## TASK ITEM
Copy the lines below exactly as they are, without the pictures.

## MATERIAL TO PROCESS

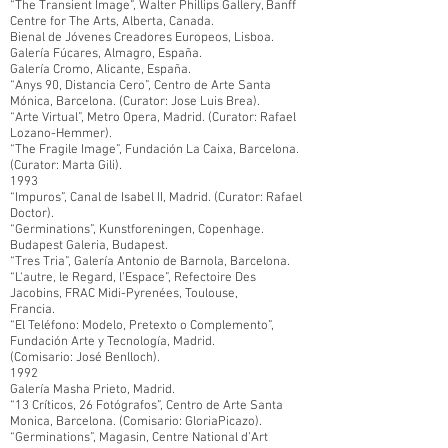
“The Transient Image”, Walter Phillips Gallery, Banff
Centre for The Arts, Alberta, Canada.
Bienal de Jóvenes Creadores Europeos, Lisboa.
Galería Fúcares, Almagro, España.
Galería Cromo, Alicante, España.
“Anys 90, Distancia Cero”, Centro de Arte Santa
Mónica, Barcelona. (Curator: Jose Luis Brea).
“Arte Virtual”, Metro Opera, Madrid. (Curator: Rafael
Lozano-Hemmer).
“The Fragile Image”, Fundación La Caixa, Barcelona.
(Curator: Marta Gili).
1993
“Impuros”, Canal de Isabel II, Madrid. (Curator: Rafael
Doctor).
“Germinations”, Kunstforeningen, Copenhage.
Budapest Galeria, Budapest.
“Tres Tria”, Galería Antonio de Barnola, Barcelona.
“L‘autre, le Regard, l’Espace”, Refectoire Des
Jacobins, FRAC Midi-Pyrenées, Toulouse,
Francia.
“El Teléfono: Modelo, Pretexto o Complemento”,
Fundación Arte y Tecnología, Madrid.
(Comisario: José Benlloch).
1992
Galería Masha Prieto, Madrid.
“13 Críticos, 26 Fotógrafos”, Centro de Arte Santa
Monica, Barcelona. (Comisario: GloriaPicazo).
“Germinations”, Magasin, Centre National d’Art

## COMPLETED EXERCISE
“The Transient Image”, Walter Phillips Gallery, Banff
Centre for The Arts, Alberta, Canada.
Bienal de Jóvenes Creadores Europeos, Lisboa.
Galería Fúcares, Almagro, España.
Galería Cromo, Alicante, España.
“Anys 90, Distancia Cero”, Centro de Arte Santa
Mónica, Barcelona. (Curator: Jose Luis Brea).
“Arte Virtual”, Metro Opera, Madrid. (Curator: Rafael
Lozano-Hemmer).
“The Fragile Image”, Fundación La Caixa, Barcelona.
(Curator: Marta Gili).
1993
“Impuros”, Canal de Isabel II, Madrid. (Curator: Rafael
Doctor).
“Germinations”, Kunstforeningen, Copenhage.
Budapest Galeria, Budapest.
“Tres Tria”, Galería Antonio de Barnola, Barcelona.
“L‘autre, le Regard, l’Espace”, Refectoire Des
Jacobins, FRAC Midi-Pyrenées, Toulouse,
Francia.
“El Teléfono: Modelo, Pretexto o Complemento”,
Fundación Arte y Tecnología, Madrid.
(Comisario: José Benlloch).
1992
Galería Masha Prieto, Madrid.
“13 Críticos, 26 Fotógrafos”, Centro de Arte Santa
Monica, Barcelona. (Comisario: GloriaPicazo).
“Germinations”, Magasin, Centre National d’Art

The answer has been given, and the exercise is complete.